Transcribed page text:
------------------------
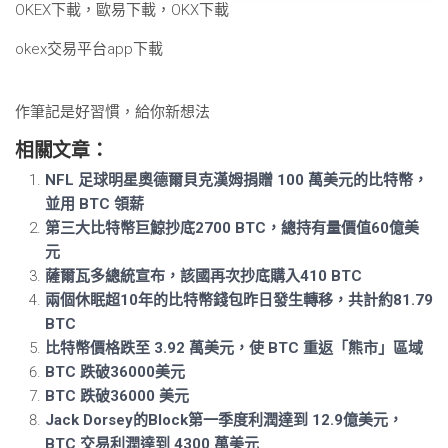
OKEX下載，歐易下載，OKX下載
okex交易平台app下載
作筆記是好習慣，給你新想法
相關文章：
NFL 足球明星奧德爾貝克漢姆捐贈 100 萬美元的比特幣，
並用 BTC 領薪
第三大比特幣巨鯨抄底2700 BTC，總持有量價值60億美
元
薩爾瓦多總統宣布，該國再次抄底購入410 BTC
兩個休眠超10年的比特幣錢包昨日發生轉移，共計約81.79
BTC
比特幣價格跌至 3.92 萬美元，使 BTC 重返「熊市」區域
BTC 跌破36000美元
BTC 跌破36000 美元
Jack Dorsey的Block第一季度利潤達到 12.9億美元，
BTC 交易利潤達到 4300 萬美元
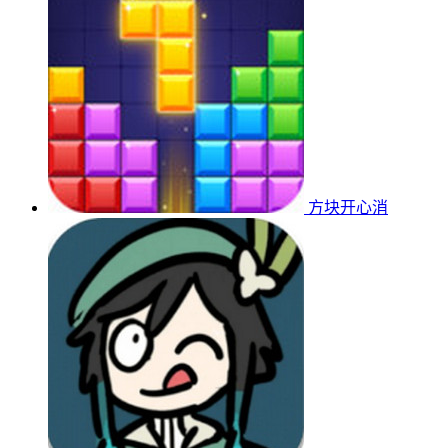
方块开心消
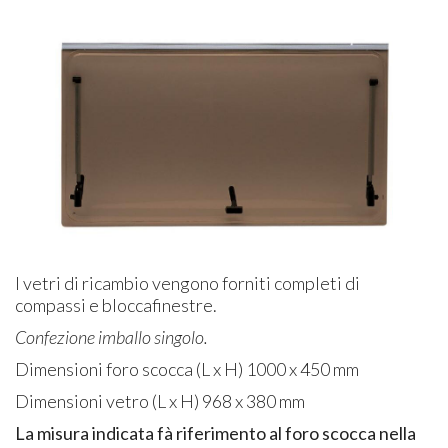
I vetri di ricambio vengono forniti completi di
compassi e bloccafinestre.
Confezione imballo singolo.
Dimensioni foro scocca (L x H) 1000 x 450 mm
Dimensioni vetro (L x H) 968 x 380 mm
La misura indicata fà riferimento al foro scocca nella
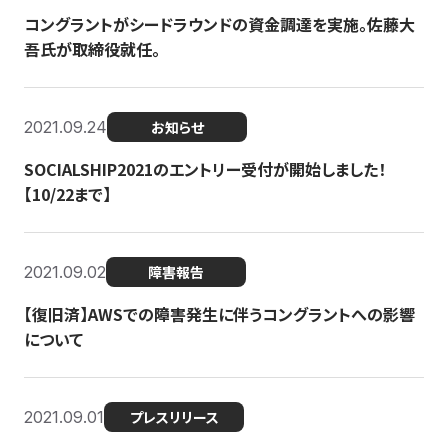
コングラントがシードラウンドの資金調達を実施。佐藤大
吾氏が取締役就任。
2021.09.24
お知らせ
SOCIALSHIP2021のエントリー受付が開始しました！
【10/22まで】
2021.09.02
障害報告
【復旧済】AWSでの障害発生に伴うコングラントへの影響
について
2021.09.01
プレスリリース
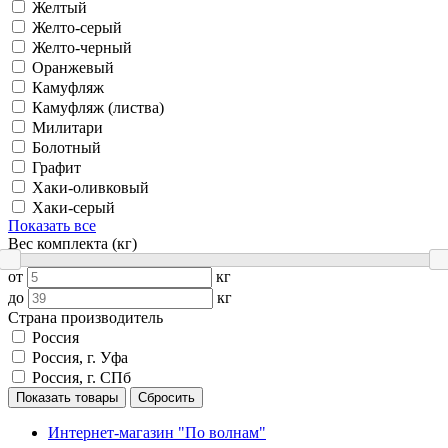
Желтый
Желто-серый
Желто-черный
Оранжевый
Камуфляж
Камуфляж (листва)
Милитари
Болотный
Графит
Хаки-оливковый
Хаки-серый
Показать все
Вес комплекта (кг)
от
кг
до
кг
Страна производитель
Россия
Россия, г. Уфа
Россия, г. СПб
Показать товары
Сбросить
Интернет-магазин "По волнам"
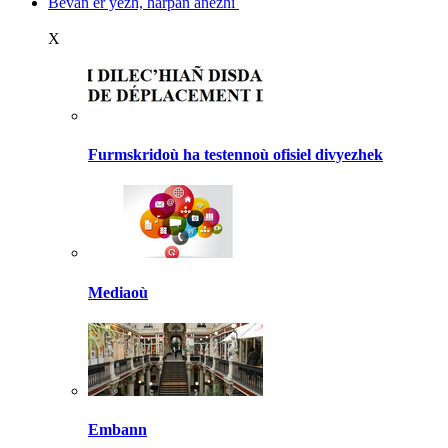
Bevañ er yezh, harpañ anezhi
X
Furmskridoù ha testennoù ofisiel divyezhek
Mediaoù
Embann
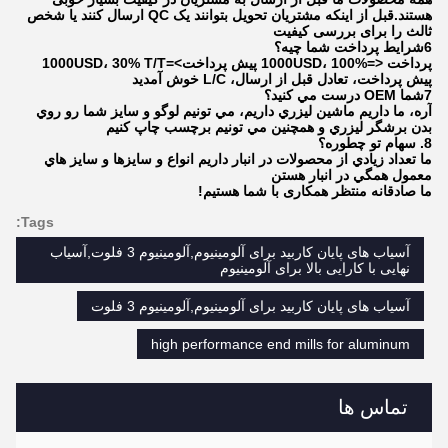
هستند.قبل از اینکه مشتریان تحویل بتوانند یک QC ارسال کنند یا شخص
ثالث را برای بررسی کیفیت
6شرایط پرداخت شما چيه؟
پرداخت <=1000USD، 100% پیش پرداخت>=1000USD، 30% T/T
پیش پرداخت، تعادل قبل از ارسال، L/C خوش آمدید
7شما OEM درست مي کنيد؟
آره، ما داريم ماشين ليزري داريم، مي تونيم لوگو و سايز شما رو روي
بدن برشگر ليزري و همچنین مي تونيم برچسب چاپ کنيم
8. سهام تو چطوره؟
ما تعداد زيادي از محصولات در انبار داريم انواع و سايزها و سايز هاي
معمول همگي در انبار هستن
ما صادقانه منتظر همکاری با شما هستیم!
Tags:
آسیاب های پایان کاربید برای آلومینیوم,آلومینیوم 3 فلوت,آسیاب
نهایی با کارایی بالا برای آلومینیوم
آسیاب های پایان کاربید برای آلومینیوم,آلومینیوم 3 فلوت
high performance end mills for aluminum
تماس ها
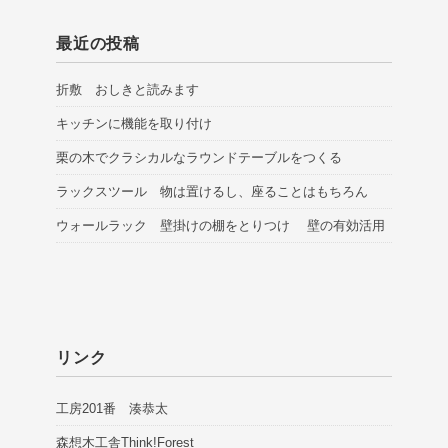
最近の投稿
折敷 おしきと読みます
キッチンに機能を取り付け
栗の木でクラシカルなラウンドテーブルをつくる
ラックスツール 物は置けるし、座ることはもちろん
ウォールラック 壁掛けの棚をとりつけ 壁の有効活用
リンク
工房201番 湊恭太
森想木工舎Think!Forest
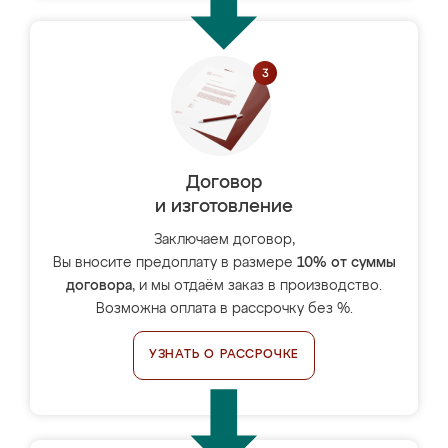
Договор
и изготовление
Заключаем договор,
Вы вносите предоплату в размере
10% от суммы
договора
, и мы отдаём заказ в производство.
Возможна оплата в рассрочку без %.
УЗНАТЬ О РАССРОЧКЕ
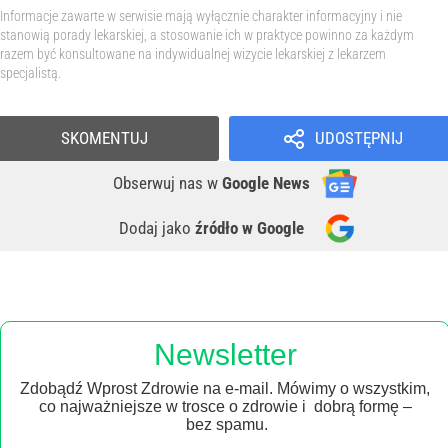
Informacje zawarte w serwisie mają wyłącznie charakter informacyjny i nie
stanowią porady lekarskiej, a stosowanie ich w praktyce powinno za każdym
razem być konsultowane na indywidualnej wizycie lekarskiej z lekarzem
specjalistą.
SKOMENTUJ
UDOSTĘPNIJ
Obserwuj nas
w
Google News
Dodaj jako
źródło w Google
Newsletter
Zdobądź Wprost Zdrowie na e-mail. Mówimy o wszystkim,
co najważniejsze w trosce o zdrowie i dobrą formę –
bez spamu.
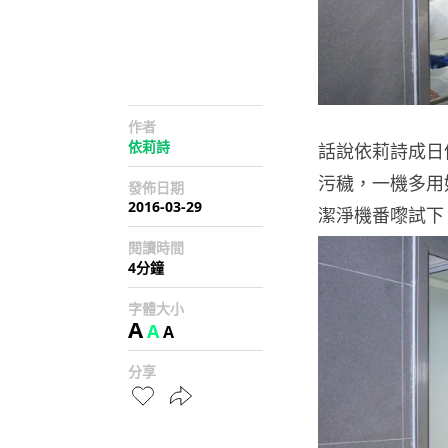
作者
依莉詩
話說依莉詩成日
污穢，一機多用好
發佈日期
2016-03-29
潔淨機番嚟試下
閱讀時間
4分鐘
字體大小
A
A
A
分享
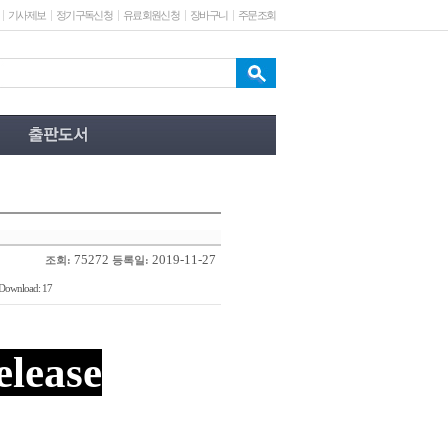
기사제보
정기구독신청
유료회원신청
장바구니
주문조회
75272
2019-11-27
조회:
등록일:
Download: 17
elease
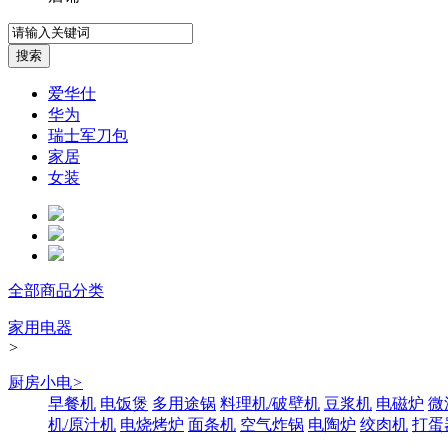
爱华仕
华为
瑞士军刀包
家居
女装
全部商品分类
家用电器
>
厨房小电
>
早餐机
电饭煲
多用途锅
料理机/破壁机
豆浆机
电磁炉
微
机/原汁机
电烧烤炉
面条机
空气炸锅
电陶炉
绞肉机
打蛋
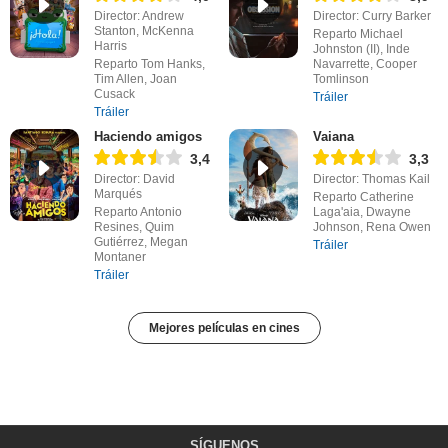
Director: Andrew
Director: Curry Barker
Stanton, McKenna
Reparto Michael
Harris
Johnston (II), Inde
Reparto Tom Hanks,
Navarrette, Cooper
Tim Allen, Joan
Tomlinson
Cusack
Tráiler
Tráiler
Haciendo amigos
Vaiana
3,4
3,3
Director: David
Director: Thomas Kail
Marqués
Reparto Catherine
Reparto Antonio
Laga'aia, Dwayne
Resines, Quim
Johnson, Rena Owen
Gutiérrez, Megan
Tráiler
Montaner
Tráiler
Mejores películas en cines
SÍGUENOS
------------------------
- **TASK STATEMENT**: Copy the lines above, starting with the line that contains "هستند.قبل از اینکه" and going on through the line that contains "УЗНАТЬ О РАССРОЧКЕ". Leave the pictures out of your copy.

- **RESPONSE**:
هستند.قبل از اینکه مشتریان تحویل بتوانند یک QC ارسال کنند یا شخص
ثالث را برای بررسی کیفیت
6شرایط پرداخت شما چيه؟
پرداخت <=1000USD، 100% پیش پرداخت>=1000USD، 30% T/T
پیش پرداخت، تعادل قبل از ارسال، L/C خوش آمدید
7شما OEM درست مي کنيد؟
آره، ما داريم ماشين ليزري داريم، مي تونيم لوگو و سايز شما رو روي
بدن برشگر ليزري و همچنین مي تونيم برچسب چاپ کنيم
8. سهام تو چطوره؟
ما تعداد زيادي از محصولات در انبار داريم انواع و سايزها و سايز هاي
معمول همگي در انبار هستن
ما صادقانه منتظر همکاری با شما هستیم!
Tags:
آسیاب های پایان کاربید برای آلومینیوم,آلومینیوم 3 فلوت,آسیاب
نهایی با کارایی بالا برای آلومینیوم
آسیاب های پایان کاربید برای آلومینیوم,آلومینیوم 3 فلوت
high performance end mills for aluminum
تماس ها
最近の投稿
折敷 おしきと読みます
キッチンに機能を取り付け
栗の木でクラシカルなラウンドテーブルをつくる
ラックスツール 物は置けるし、座ることはもちろん
ウォールラック 壁掛けの棚をとりつけ 壁の有効活用
リンク
工房201番 湊恭太
森想木工舎Think!Forest
Договор
и изготовление
Заключаем договор,
Вы вносите предоплату в размере
10% от суммы
договора
, и мы отдаём заказ в производство.
Возможна оплата в рассрочку без %.
УЗНАТЬ О РАССРОЧКЕ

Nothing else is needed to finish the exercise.